Book of Exodus opens with the children of Israel in Egypt crying out to God to deliver them from bondage.
1. The book of Exodus takes you from Egypt to Mt Sinai.
2. On the way to Mt Sinai you have many stops, one in Rephidim; they come to a no water situation. So Moses cries out to God.
Exodus 17:1-6 Then all the congregation of the sons of Israel journeyed by stages from the wilderness of Zin, according to the command of the Lord, and camped at Rephidim, and there was no water for the people to drink.
2 Therefore the people quarreled with Moses and said, “Give us water that we may drink.” And Moses said to them, “Why do you quarrel with me? Why do you test the Lord?”
3 But the people thirsted there for water; and they grumbled against Moses and said, “Why, now, have you brought us up from Egypt, to kill us and our children and our livestock with thirst?”
4 So Moses cried out to the Lord, saying, “What shall I do to this people? A little more and they will stone me.”
5 Then the Lord said to Moses, “Pass before the people and take with you some of the elders of Israel; and take in your hand your staff with which you struck the Nile, and go.
6 “Behold, I will stand before you there on the rock at Horeb; and you shall strike the rock, and water will come out of it, that the people may drink.” And Moses did so in the sight of the elders of Israel.
3. The rock is a picture of Jesus Christ, a picture of the crucifixion of Christ
1 Corinthians 10:4 and all drank the same spiritual drink, for they were drinking from a spiritual rock which followed them; and the rock was Christ.
4. Mt Sinai (Mt Horeb) here God makes another covenant
- “The Law” known as “The Old Covenant”
They really don’t know where Mt Sinai is.
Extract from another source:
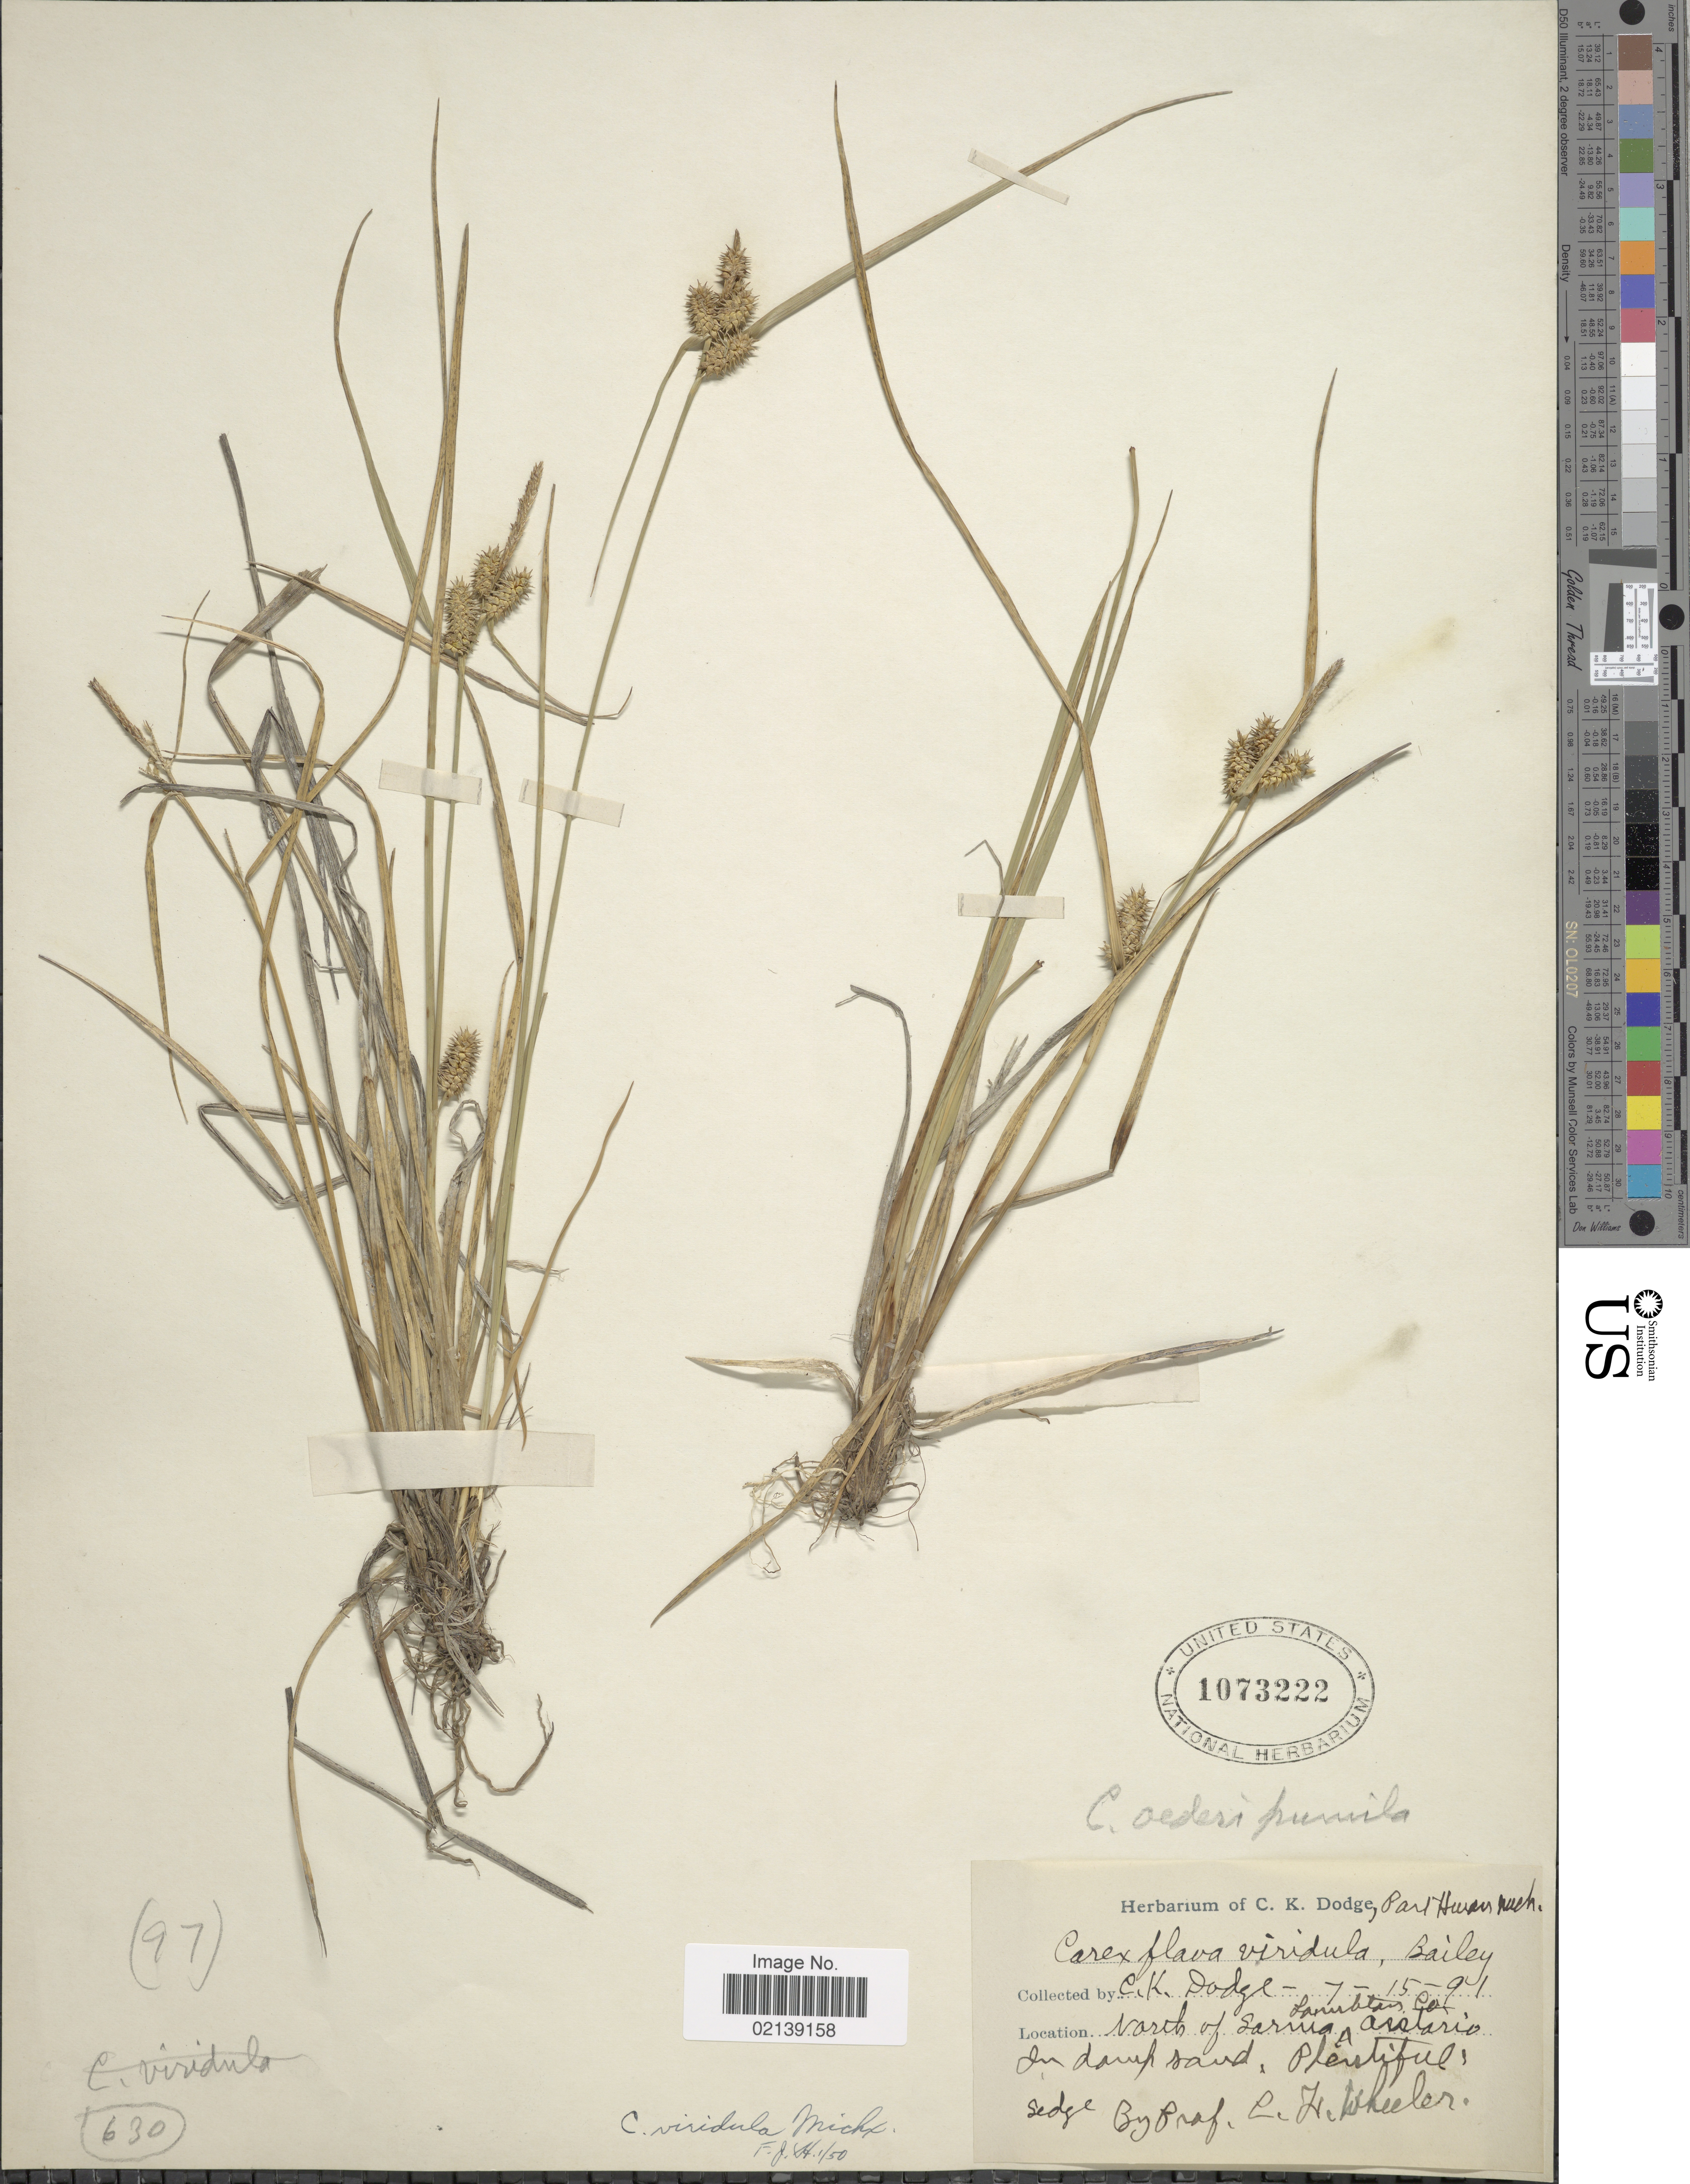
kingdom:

Some think it is over in Saudi Arabia because this was the land of Midian. They don’t really know exactly where, but it really doesn’t matter. It only matters that a covenant was made. This is the book of Exodus- where they exit Egypt.
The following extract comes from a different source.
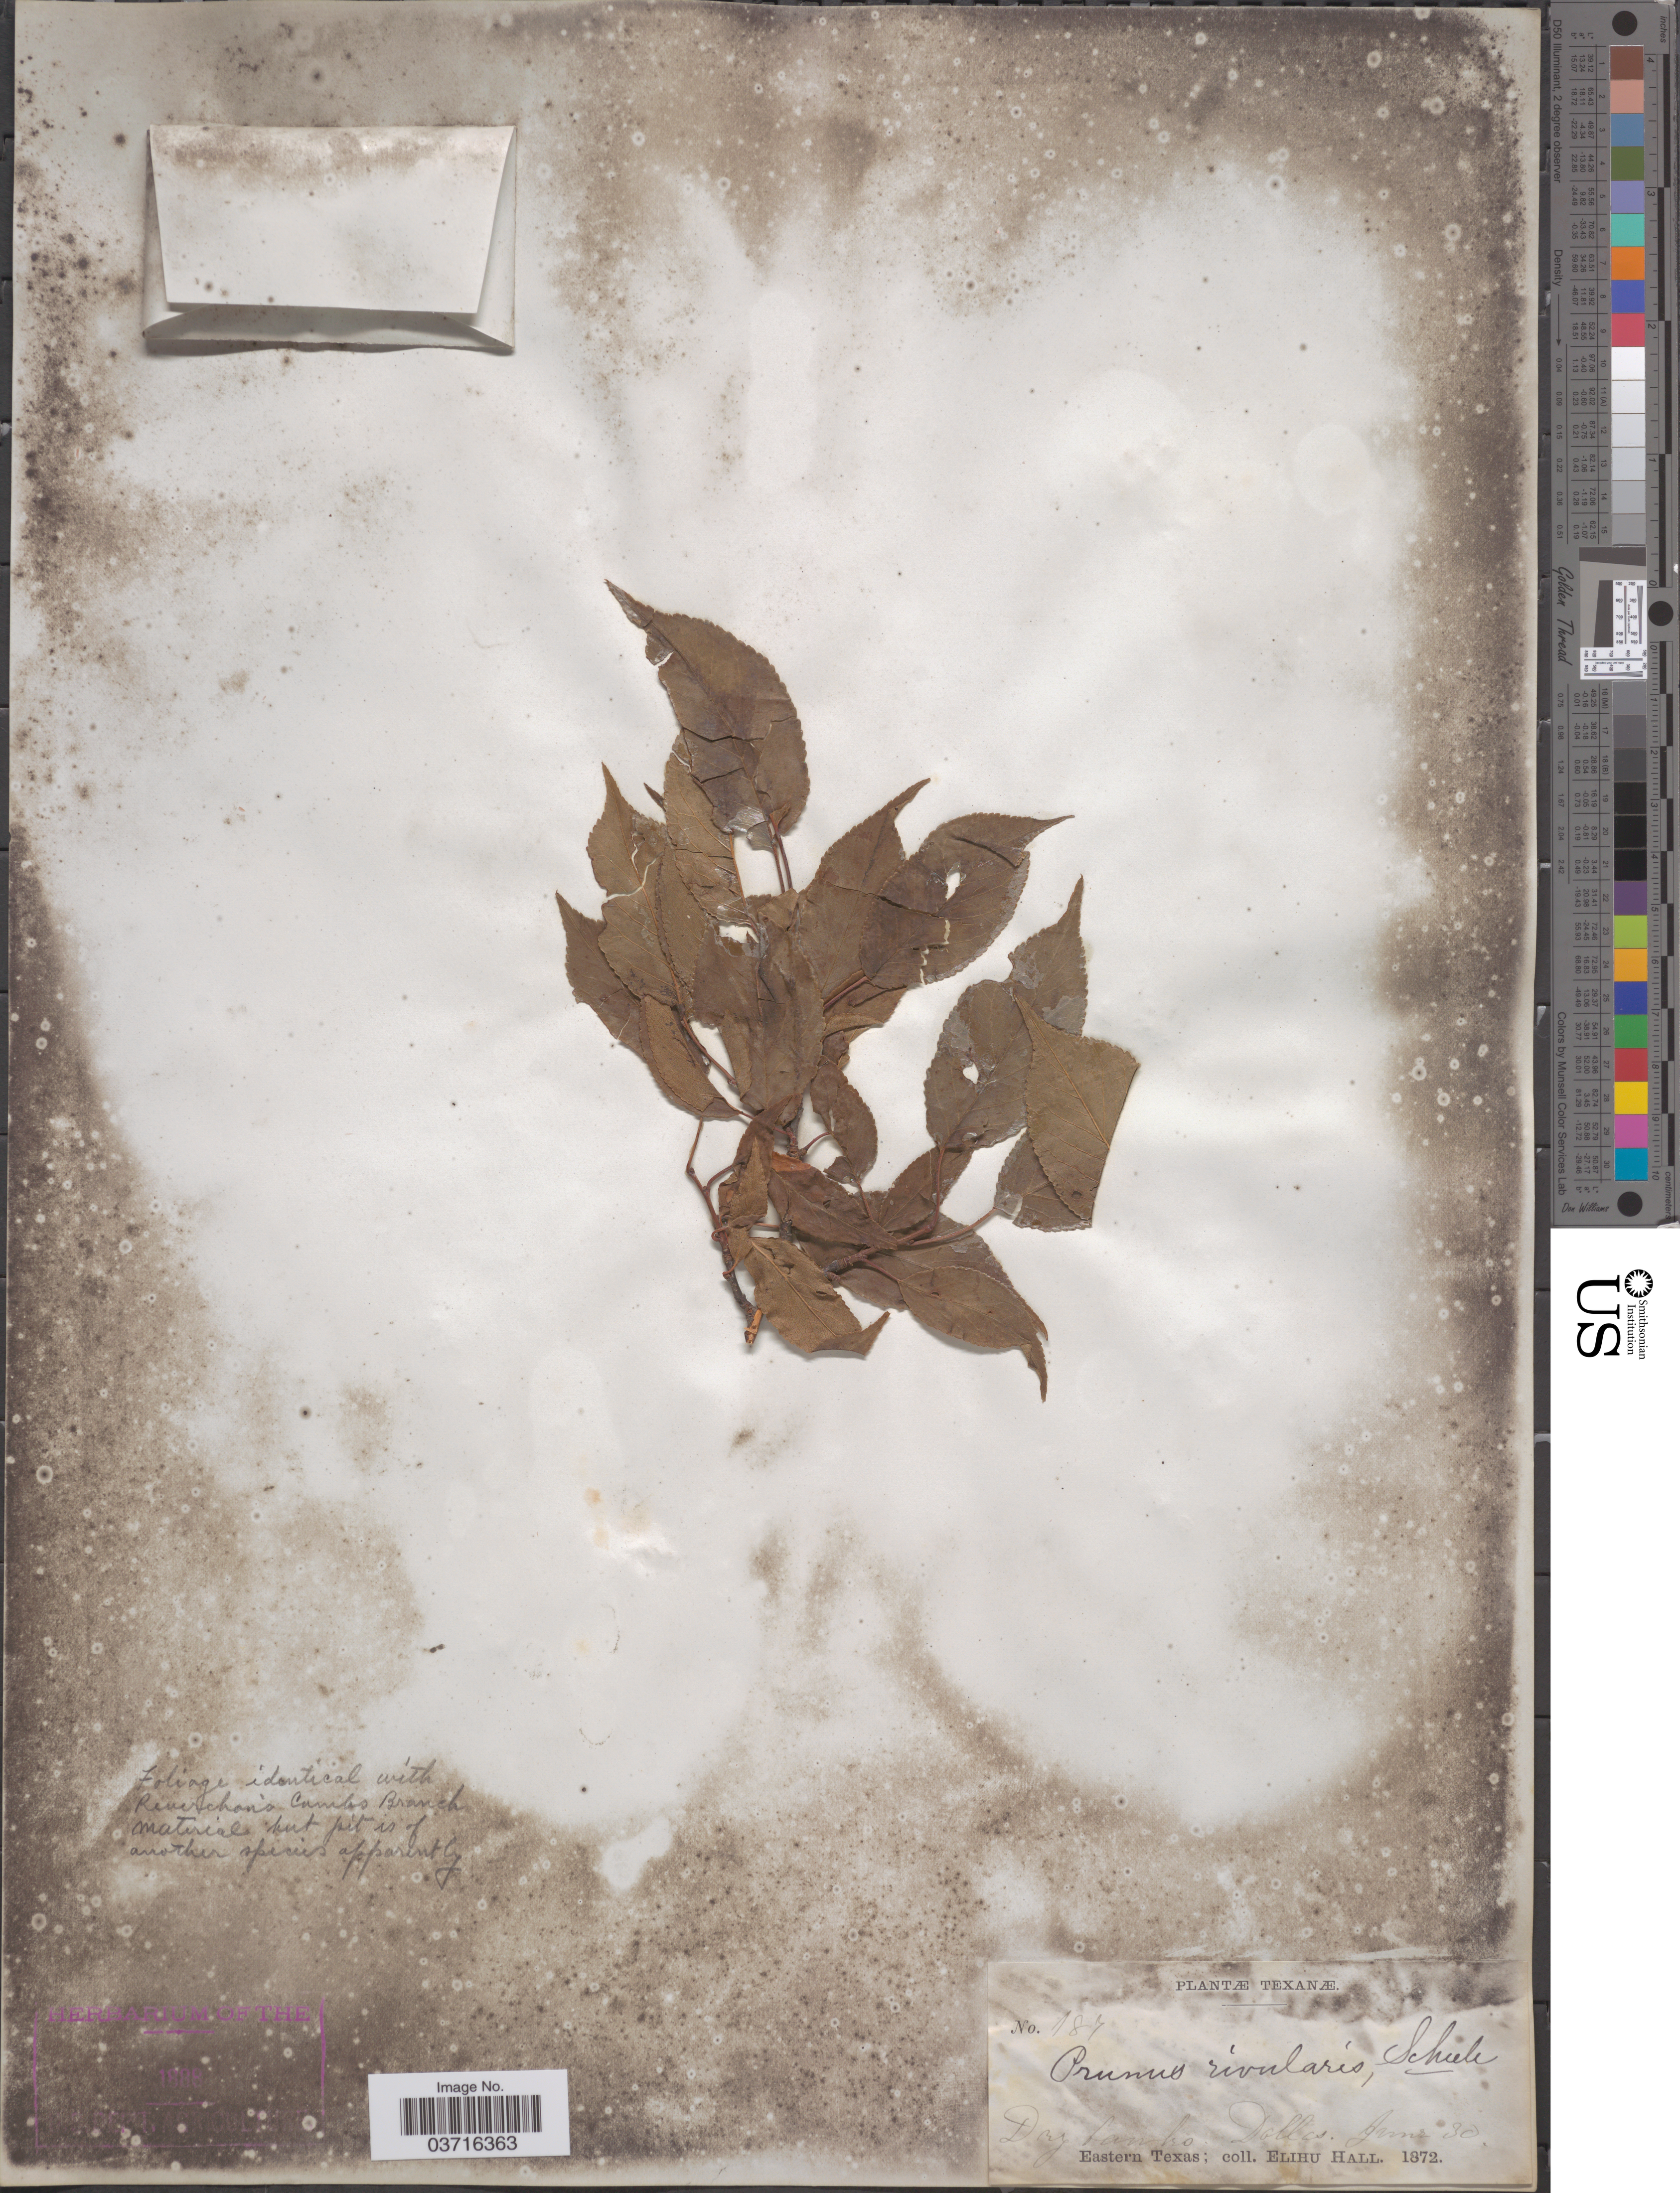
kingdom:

Book of Leviticus- covers one month in time and it takes place at Mt Sinai where God expounds the Law.
In Exodus He gives them the Law; in Leviticus He expounds it. He gives all the details. Why? He is a holy God, and He requires a holy people, a people set-apart, that are different. What makes them different are the laws by which they live by. So He gives them the law at Mt Sinai.